“Secret World” Peter Gabriel
I stood in this unsheltered place
‘Til I could see the face behind the face
All that had gone before had left no trace
Down by the railway siding
In our secret world, we were colliding
All the places we were hiding love
What was it we were thinking of?
So I watch you wash your hair
Underwater, unaware
And the plane flies through the air
Did you think you didn’t have to choose it
That I alone could win or lose it
In all the places we were hiding love
What was it we were thinking of?
In this house of make believe
Divided in two, like Adam and Eve
You put out and I recieve
[Chorus:]
Down by the railway siding
In our secret world, we were colliding
In all the places we were hiding love
What was it we were thinking of?
Oh the wheel is turning spinning round and round
And the house is crubling but the stairways stand
With no guilt and no shame, no sorrow or blame
Whatever it is, we are all the same
Making it up in our secret world [x3]
Shaking it up
Breaking it up
Making it up in our secret world
Seeing things that were not there
On a wing on a prayer
In this state of disrepair
——-
I woke up one morning while I was still in college and sat down at my desk to do an assignment. “US” had just come out and I’m pretty sure I had the cassette tape, but I can’t be sure now. I’d been listening to this album over and over again and it had, for me, become the soundtrack for a relationship at the time. I had to write a poem for a class taught by this guy that was really cool. The desk by the way was a gift from my mother as a child. I’d had the think almost my whole life. It was pretty cool. There was a little knob on it at the top in the center and you pulled it down to open the desk part. Needless to say it was pretty small but I still liked it a lot since it was compact.

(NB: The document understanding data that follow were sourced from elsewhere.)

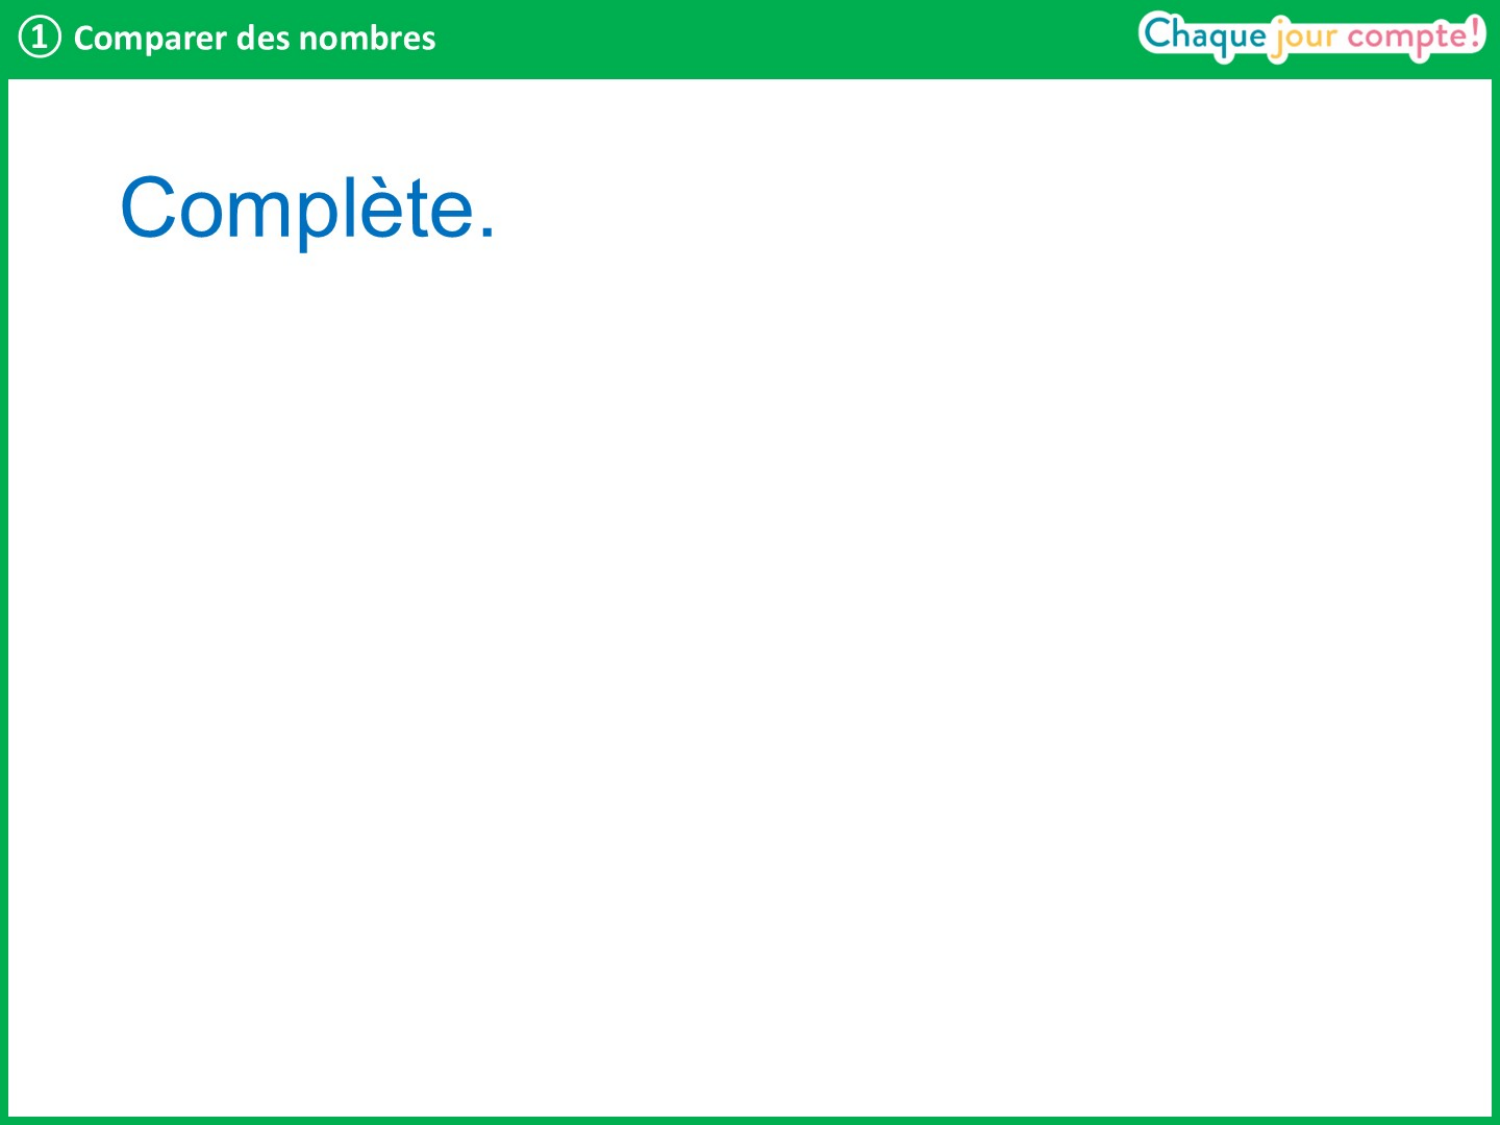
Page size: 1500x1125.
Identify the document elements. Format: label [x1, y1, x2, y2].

list [0, 0, 1500, 1125]
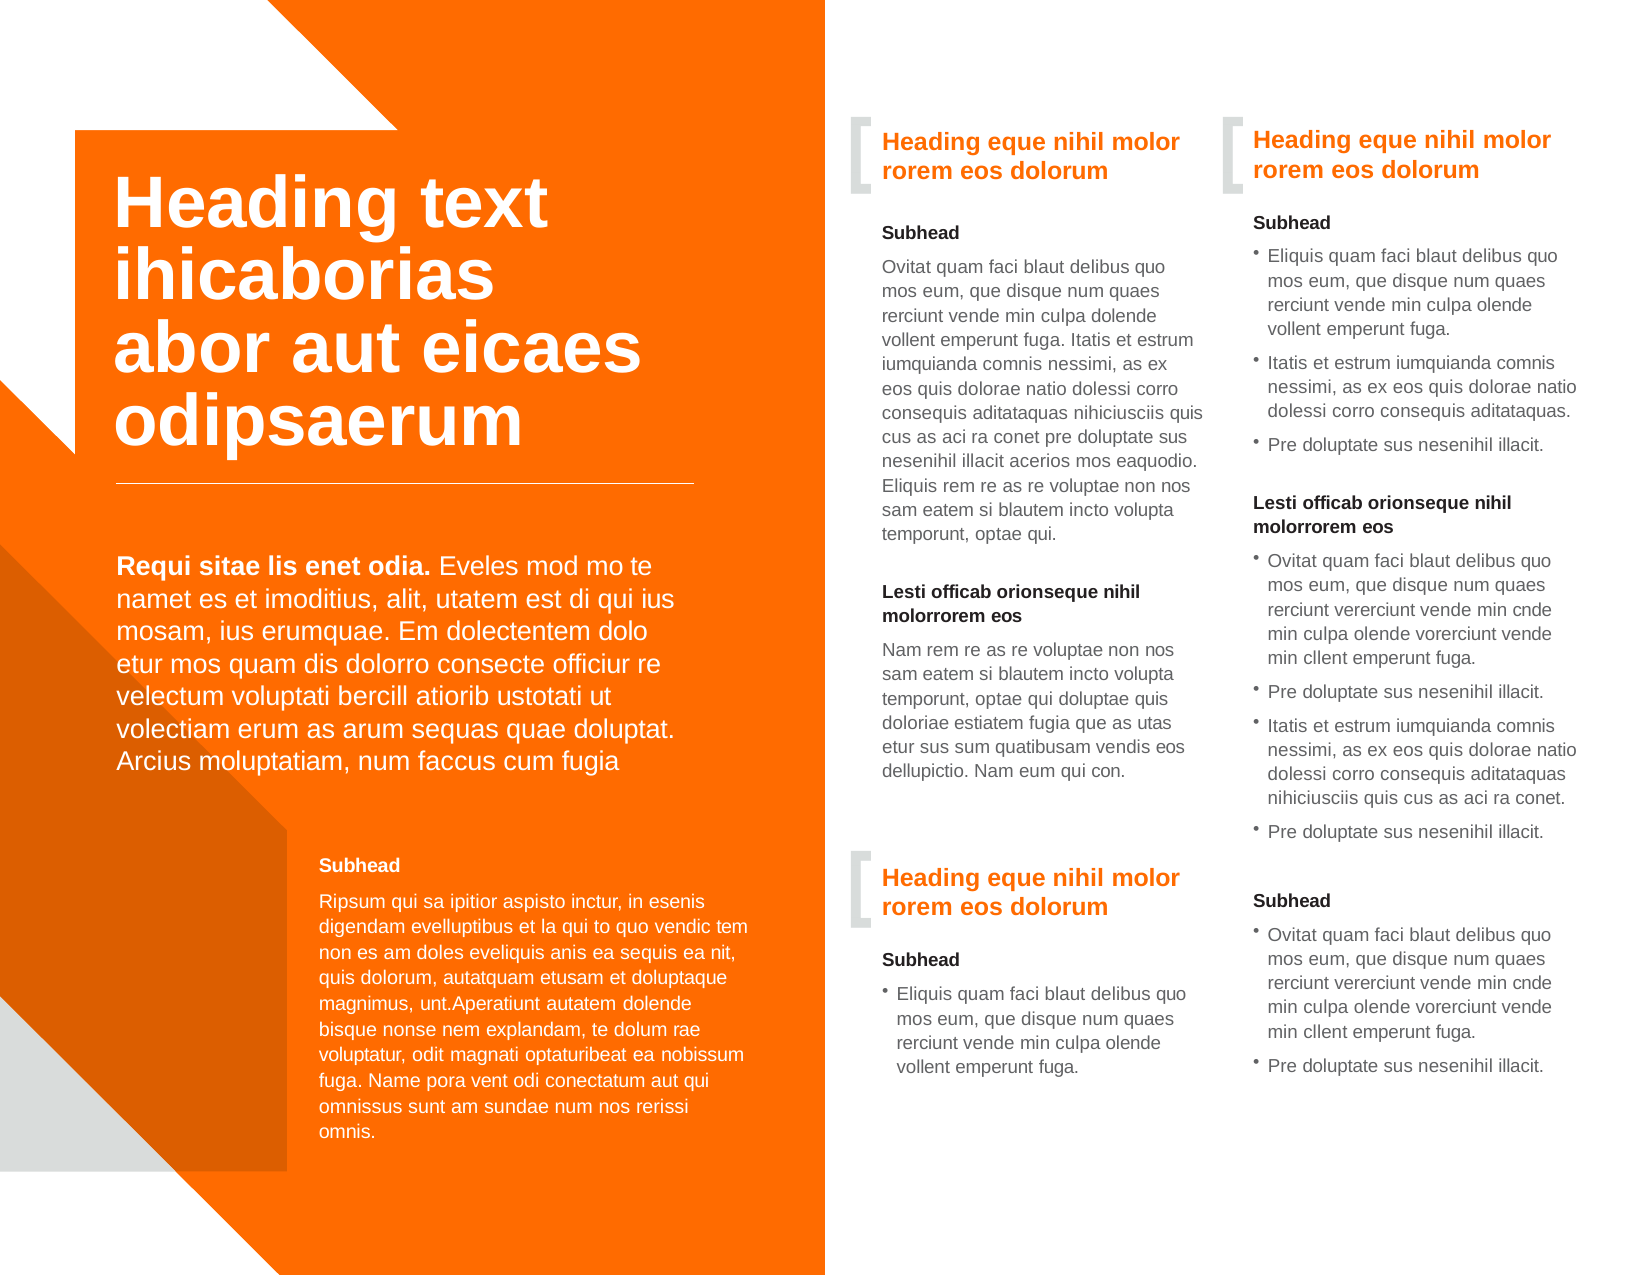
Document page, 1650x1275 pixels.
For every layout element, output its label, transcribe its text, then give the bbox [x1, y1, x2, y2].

text_box [184, 0, 825, 1275]
text_box Heading eque nihil molor rorem eos dolorum [891, 120, 1183, 185]
text_box Lesti officab orionseque nihil molorrorem eos Nam rem re as re voluptae non nos sam eatem si blautem incto volupta temporunt, optae qui doluptae quis doloriae estiatem fugia que as utas etur sus sum quatibusam vendis eos dellupictio. Nam eum qui con. [879, 576, 1197, 782]
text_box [0, 0, 695, 1172]
picture [1209, 101, 1260, 208]
text_box Heading eque nihil molor rorem eos dolorum [891, 856, 1219, 921]
text_box Subhead Eliquis quam faci blaut delibus quo mos eum, que disque num quaes rerciunt vende min culpa olende vollent emperunt fuga. Itatis et estrum iumquianda comnis nessimi, as ex eos quis dolorae natio dolessi corro consequis aditataquas. Pre doluptate sus nesenihil illacit. Lesti officab orionseque nihil molorrorem eos Ovitat quam faci blaut delibus quo mos eum, que disque num quaes rerciunt vererciunt vende min cnde min culpa olende vorerciunt vende min cllent emperunt fuga. Pre doluptate sus nesenihil illacit. Itatis et estrum iumquianda comnis nessimi, as ex eos quis dolorae natio dolessi corro consequis aditataquas nihiciusciis quis cus as aci ra conet. Pre doluptate sus nesenihil illacit. [1251, 196, 1584, 843]
picture [837, 835, 888, 943]
text_box Heading eque nihil molor rorem eos dolorum [1263, 118, 1555, 183]
text_box Subhead Ovitat quam faci blaut delibus quo mos eum, que disque num quaes rerciunt vende min culpa dolende vollent emperunt fuga. Itatis et estrum iumquianda comnis nessimi, as ex eos quis dolorae natio dolessi corro consequis aditataquas nihiciusciis quis cus as aci ra conet pre doluptate sus nesenihil illacit acerios mos eaquodio. Eliquis rem re as re voluptae non nos sam eatem si blautem incto volupta temporunt, optae qui. [879, 207, 1219, 545]
text_box Subhead Ovitat quam faci blaut delibus quo mos eum, que disque num quaes rerciunt vererciunt vende min cnde min culpa olende vorerciunt vende min cllent emperunt fuga. Pre doluptate sus nesenihil illacit. [1251, 875, 1569, 1076]
text_box Subhead Ripsum qui sa ipitior aspisto inctur, in esenis digendam evelluptibus et la qui to quo vendic tem non es am doles eveliquis anis ea sequis ea nit, quis dolorum, autatquam etusam et doluptaque magnimus, unt.Aperatiunt autatem dolende bisque nonse nem explandam, te dolum rae voluptatur, odit magnati optaturibeat ea nobissum fuga. Name pora vent odi conectatum aut qui omnissus sunt am sundae num nos rerissi omnis. [699, 839, 750, 1143]
picture [837, 101, 888, 208]
text_box Subhead Eliquis quam faci blaut delibus quo mos eum, que disque num quaes rerciunt vende min culpa olende vollent emperunt fuga. [879, 934, 1194, 1078]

I sat there with some coffee and at that point had a couple of smokes. The poem went something like
“I just lit my third cigarette of the day
I was wondering how things were between us”
I don’t remember the rest but it was a good poem. I was really proud of it. I really loved her and she is what the poem was about, or maybe more specifically it was about my feelings towards her. My teacher liked it a lot too. Seems like the older I get the greater the distance between my romantic relationships and also a decrease in longevity. I got nothing…
Buddies have been asking “What’s going on with the ladies?”
“Nothing” I retort.
I was so into yoga and climbing that I made a conscious decision to just say whatever to women. Now that I’m crippled I’m thinking “Shit it wouldn’t be such a bad idea to have someone in my life that would be willing to be there for me.” Ahh fuck it. There are plenty of people there for me and all of my friends have been helping me just fine. So it isn’t about that…Since this accident happened it has made me see things from a different perspective. I really don’t want to be alone anymore, but my acknowledging that doesn’t change the fact that I’m alone. I simply don’t have the skills to get into a romantic relationship. So much of my personality is a turn-off for most women. It isn’t that I’m an asshole but women don’t want a man that is self-sufficient. Well maybe that isn’t true…Maybe it’s just that I haven’t found the right one…In my heart I believe the right one is out there and I’ve been kept vital and young just for her. OK that was corny ass bullshit but whatever I’m a corny ass.
I’m romantic enough and still a guy. I like being a guy. I like women to be women.
So check this shit out. I’m hobbling around on my crutches and decide to go into this tea shop before a PT appointment. I go to sit down and this woman tells me she likes my tattoo. I think “ugh. I just want to sit here and drink my tea”, but then realize I probably would have spent the next 20 minutes trying to find something to say to her anyway. We start shooting the shit and are really compatible aside from our ages she told me she was 20! Holy shit…I’m like well that is only 18 years difference. Fuck. What was really weird is she didn’t sound like a 20 year old nor did she look like one. It wasn’t that she looked old or anything but the shit she was saying was really mature. Fuck I’m 38 and I was agreeing with her and what she was saying.
Anyway I’m like fuck it she is a good person and would definitely make a good friend at the least. So we exchange numbers and all that…I texted her a few times and heard back from her once and that was that. Man I don’t have good luck with women and text messages. Maybe I should just call? Nah not in this case she’s fucking 20! Desperation is like a bleeding wound it needs to be tended to quickly. If she was 20 that means she was born sometime in the late 80’s and late enough to not know what the fuck colored tube socks are. Never mind Jethro Tull, Pink Floyd, Kiss, Happy Days, Mork & Mindy, Tater-Tots?, Roller Skating, Tab, and Mellow Yello.
Sigh.
So I’ll end this post by thanking my mom for making me the man I am today! Thanks mom!